Interview: Primal Fear
By Rockslave
Zu Beginn der Bandgeschichte wurden Primal Fear noch verächtlich als "Judas Priest für Arme" tituliert. Mittlerweile haben sie dieses Etikett schon längst abgestreift und haben kontinuierlich an sich gearbeitet und mehrere gute Metal-Alben veröffentlicht. Im Jahre 2004, wo die ganze Welt auf das neue Priest-Album und die Reunion-Tour mit dem zurückgekehrten Rob Halford wartet, legen Primal Fear die Genre-Messlatte mit ihrem neusten Wurf "Devils' ground" hoch auf. Nachdem der Vorgänger,Tom Naumann das Konzept-Album "Black sun" etwas düsterer ausgefallen ist, hat man nun Wert auf solides Songwriting gelegt, was durch überraschend abwechslungsreiche Stücke untermauert wird. Als Interview-Partner hatte ich einen sehr zuvorkommenden und redefreudigen Tom Naumann (g) an der Strippe. Nach der Begrüssung wollte er zuerst mal von mir wissen, wo ich denn wohne. Dabei gab er gleich zu Protokoll, dass er einige Freunde in der Schweiz habe.

MF: Worin besteht der hauptsächliche Unterschied von "Black sun" zu "Devil's ground"?

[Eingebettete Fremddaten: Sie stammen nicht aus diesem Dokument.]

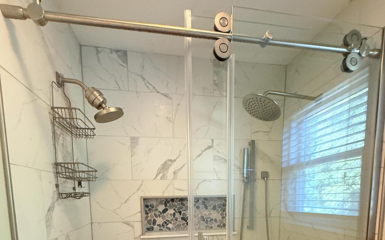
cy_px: 219
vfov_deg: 52.0
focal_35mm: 20
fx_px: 210
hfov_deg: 85.1
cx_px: 191
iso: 500
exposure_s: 1/60
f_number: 2.2
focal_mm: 2.22
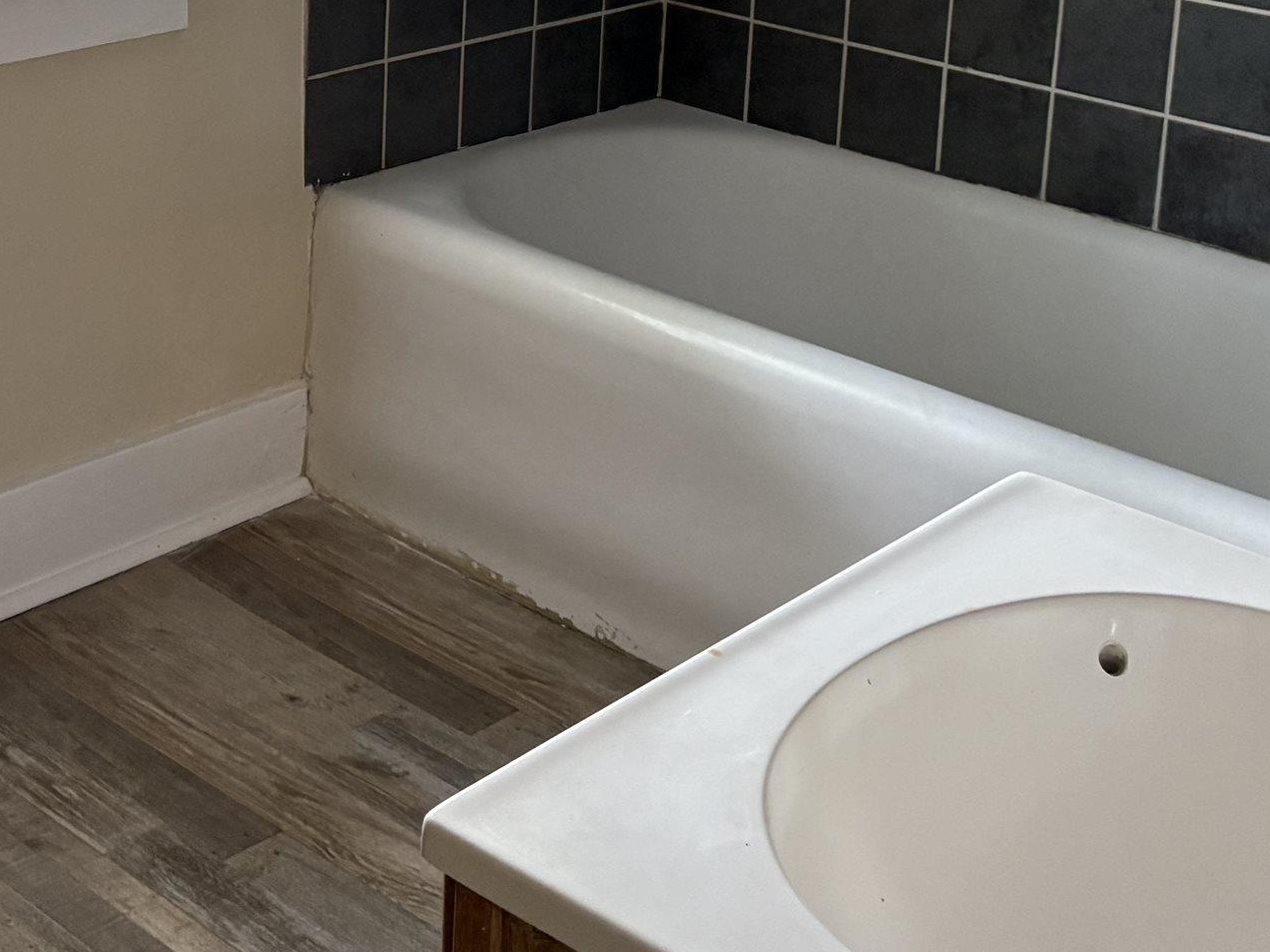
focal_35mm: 63
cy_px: -50
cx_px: 221
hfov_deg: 29.9
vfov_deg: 22.2
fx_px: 2311
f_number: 1.6
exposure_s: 1/60
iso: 160
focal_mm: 5.96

T: Hmm..., also erst mal in der Besetzung! Die Platte hat ja jetzt der RandyBlack (ex-Annihilator) eingespielt, anstelle von Klaus Sperling. Der Randy, der kam so mitte dieses Jahres zu uns und das hat sich wie folgt zugetragen: Wir waren letztes Jahr im April auf Amerika-Tournee, diese Metal Gods-Tour, zusammen mit Halford, Testament, Immortal und ein paar andere Bands. Und da konnte der Klaus aus privaten Gründen nicht mitgehen, deshalb brauchten wir einen Ersatz-Schlagzeuger. Da stiessen wir auf Randy und haben mit ihm die Tour gespielt. Danach kamen die ganzen Festivals, die wir wieder mit Klaus bestritten haben. Hierbei stellte er fest, dass er doch mehr die härtere Schiene machen möchte. Er spielte auch in einer Death Metal Band, die My Darkest Hate heisst. Nach dem Auftritt in Wacken standen wir dann also ohne Schlagzeuger da. Darauf erinnerten wir uns wieder an Randy und riefen ihn an. Er war sofort bereit, bei uns ein zu steigen und wir hatten wieder einen Drummer!

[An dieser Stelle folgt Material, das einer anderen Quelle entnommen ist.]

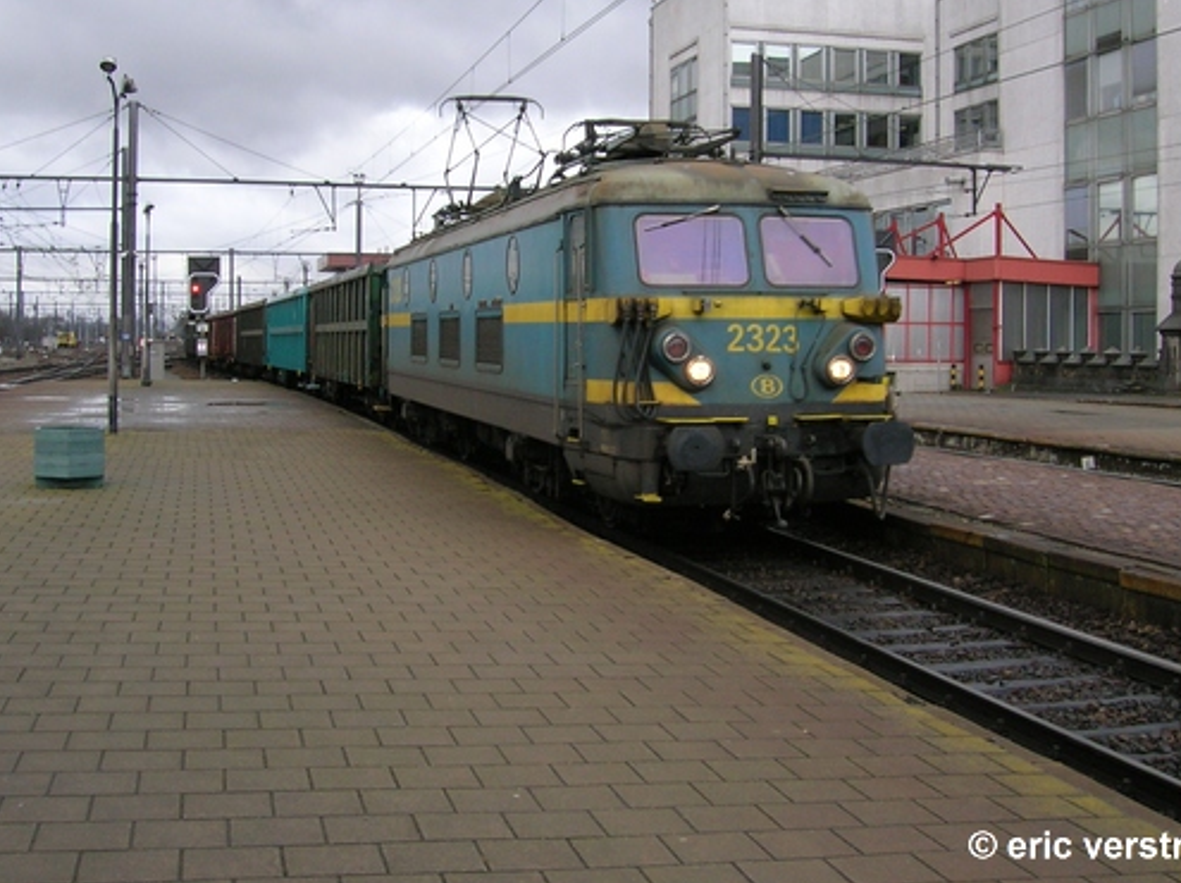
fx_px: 1499
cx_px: 587
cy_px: 359
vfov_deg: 32.7
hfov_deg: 43.0
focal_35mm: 44
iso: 79
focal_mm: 5.7
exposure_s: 1/142
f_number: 4.9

MF: Wie war denn die Reaktion von Band-Boss Jeff Waters (Annihilator) darauf?

T: Am Anfang war es ihm relativ egal und er benahm sich nicht stinkig. Dann begann er irgendwie mit dem Randy komische "Verträgchen" zu machen. Sie hatten Absprachen getroffen, die aber nicht genau aus diesen Verträgen mehr hervor gingen. Überdies folgten noch ein paar Sachen auf der Annihilator-Site von Jeff, die sich der Randy nicht gefallen lassen musste. Jeff wechselt seine Band-Members eh wie die Unterhosen, also von da her...

MF: ...ich wollte eigentlich darauf hinaus, wie sich das Ganze musikalisch...

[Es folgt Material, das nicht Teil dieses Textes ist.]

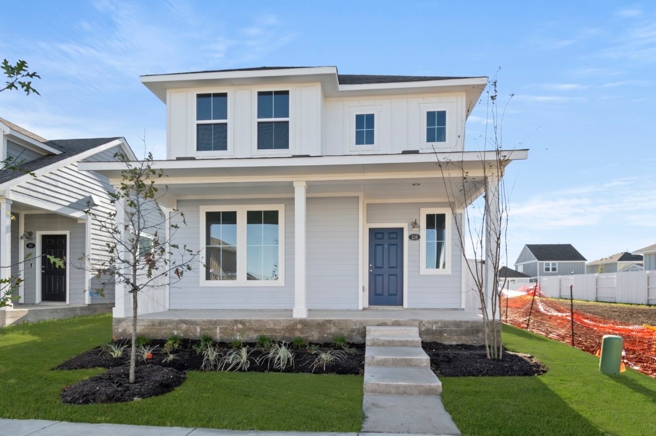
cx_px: 328
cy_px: 218
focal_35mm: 36
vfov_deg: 36.8
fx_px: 656
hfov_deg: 53.2
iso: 400
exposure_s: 1/320
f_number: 8
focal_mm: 24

T: ...ich bin doch noch gar nicht fertig! (lacht laut) - Ich denke das..., ja..., ich bin ja zurück in der Band. Nach dem "Black sun"-Album bin ich für den Henny wieder eingestiegen. Dann Ende 2002, anfangs 2003 haben wir begonnen, die ersten Songs zu schreiben. Dadurch kamen natürlich meine musikalischen Einflüsse mehr zum Tragen. Insgesamt war "Black sun" etwas düsterer und, weil es ein Konzept-Album war, anders strukturiert als "Devil's ground. Wir haben damals auch experimentiert, die Gitarren runter gestimmt und ich finde, es hat auch einige gute Songs drauf, von denen wir zwei, drei, vier immer noch live spielen. Nach dieser Platte haben wir uns hingesetzt und jeder hat neue Ideen eingebracht. Dieses Mal sind die Songs wesentlich kompakter, die Riffs sind sehr gut und wir haben wiederum etwas experimentiert. "The healer" zum Beispiel fängt balladesk an und wird in der Mitte orchestral. Wir versuchen, uns halt immer wieder weiter zu entwickeln, was das Songschreiben angeht, die Ideen, die Produktion..., wir versuchen, uns nie zu wiederholen. Und das ist (uns) auf der neuen Platte ganz gut gelungen, denke ich.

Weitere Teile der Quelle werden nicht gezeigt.